Reproduce the whole of the records exactly, and make sure no picture is carried into the result.

### Information provided
◆ ◆ ◆

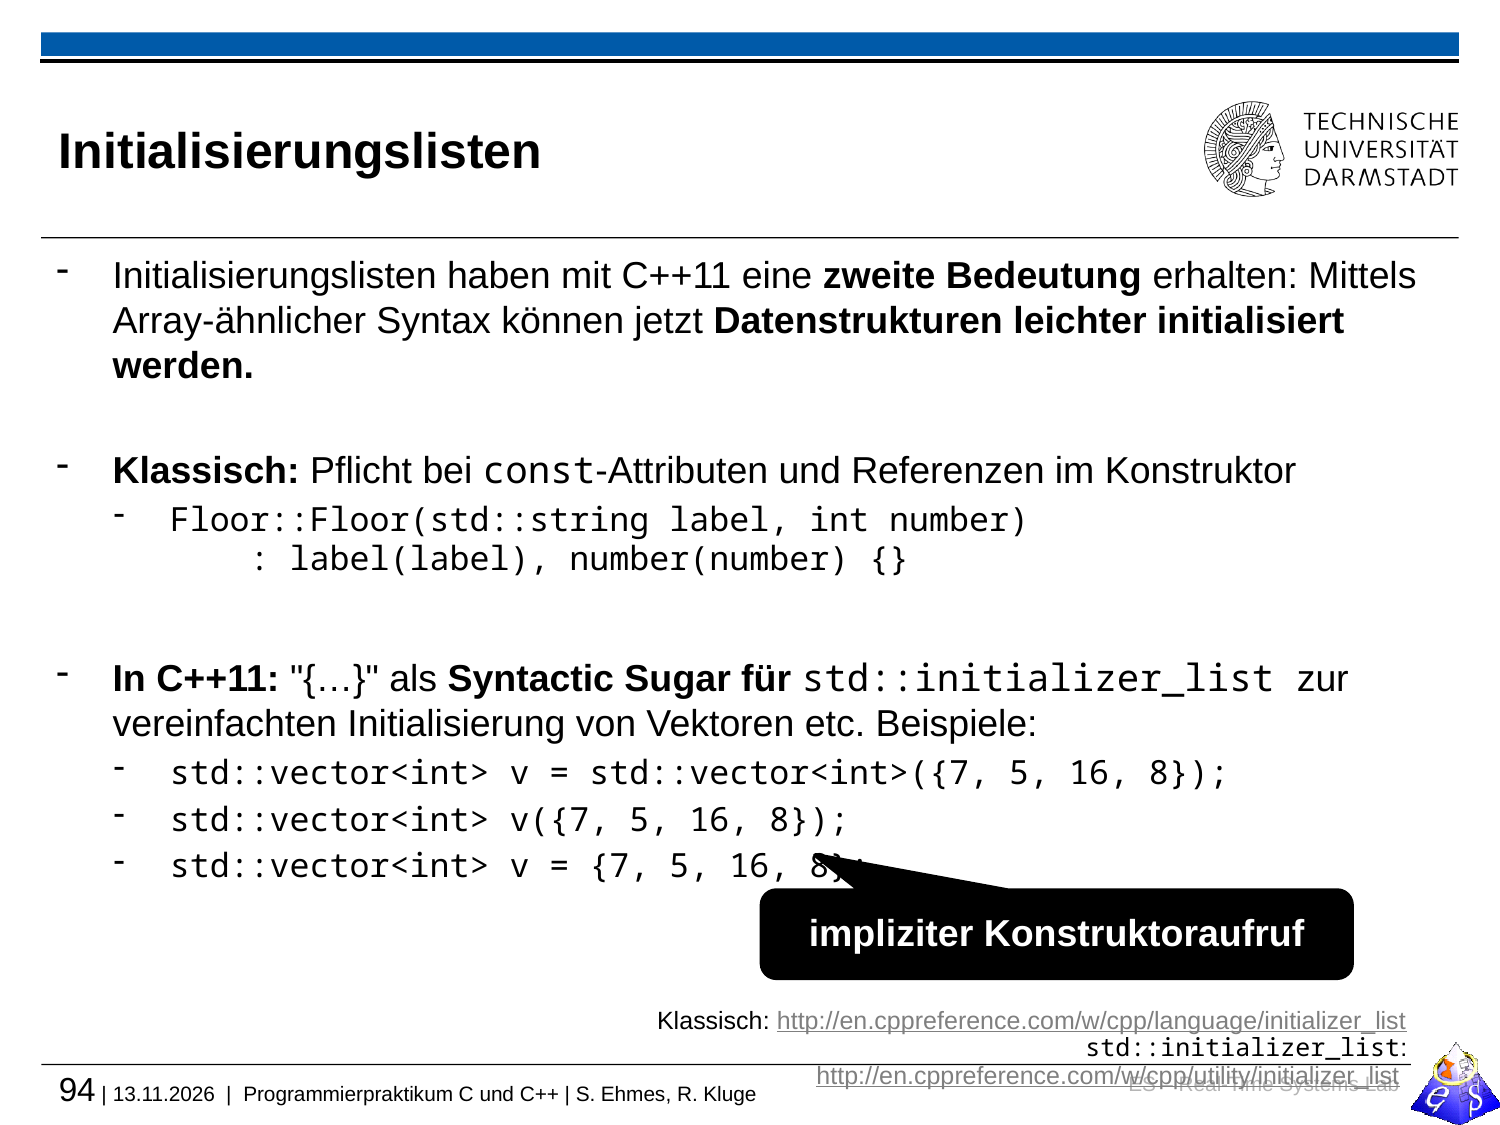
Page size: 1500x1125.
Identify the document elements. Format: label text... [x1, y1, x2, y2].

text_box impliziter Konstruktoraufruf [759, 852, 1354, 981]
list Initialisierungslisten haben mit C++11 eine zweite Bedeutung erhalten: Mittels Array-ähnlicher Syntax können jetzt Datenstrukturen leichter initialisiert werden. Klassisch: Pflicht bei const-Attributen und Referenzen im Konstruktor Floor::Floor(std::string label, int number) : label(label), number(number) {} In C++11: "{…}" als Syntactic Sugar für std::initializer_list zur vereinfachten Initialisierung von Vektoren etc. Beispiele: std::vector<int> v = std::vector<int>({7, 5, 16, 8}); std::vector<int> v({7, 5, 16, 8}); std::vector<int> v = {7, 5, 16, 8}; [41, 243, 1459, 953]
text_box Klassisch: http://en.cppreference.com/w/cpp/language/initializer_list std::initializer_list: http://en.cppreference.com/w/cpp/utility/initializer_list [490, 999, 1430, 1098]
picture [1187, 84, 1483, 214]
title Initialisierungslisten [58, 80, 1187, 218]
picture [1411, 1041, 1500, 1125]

◆ ◆ ◆

### Your solution
Page size: 1500x1125.
Identify the document elements. Format: label text... [x1, y1, x2, y2].

text_box impliziter Konstruktoraufruf [759, 852, 1354, 981]
list Initialisierungslisten haben mit C++11 eine zweite Bedeutung erhalten: Mittels Array-ähnlicher Syntax können jetzt Datenstrukturen leichter initialisiert werden. Klassisch: Pflicht bei const-Attributen und Referenzen im Konstruktor Floor::Floor(std::string label, int number) : label(label), number(number) {} In C++11: "{…}" als Syntactic Sugar für std::initializer_list zur vereinfachten Initialisierung von Vektoren etc. Beispiele: std::vector<int> v = std::vector<int>({7, 5, 16, 8}); std::vector<int> v({7, 5, 16, 8}); std::vector<int> v = {7, 5, 16, 8}; [41, 243, 1459, 953]
text_box Klassisch: http://en.cppreference.com/w/cpp/language/initializer_list std::initializer_list: http://en.cppreference.com/w/cpp/utility/initializer_list [490, 999, 1430, 1098]
picture [1187, 84, 1483, 214]
title Initialisierungslisten [58, 80, 1187, 218]
picture [1411, 1041, 1500, 1125]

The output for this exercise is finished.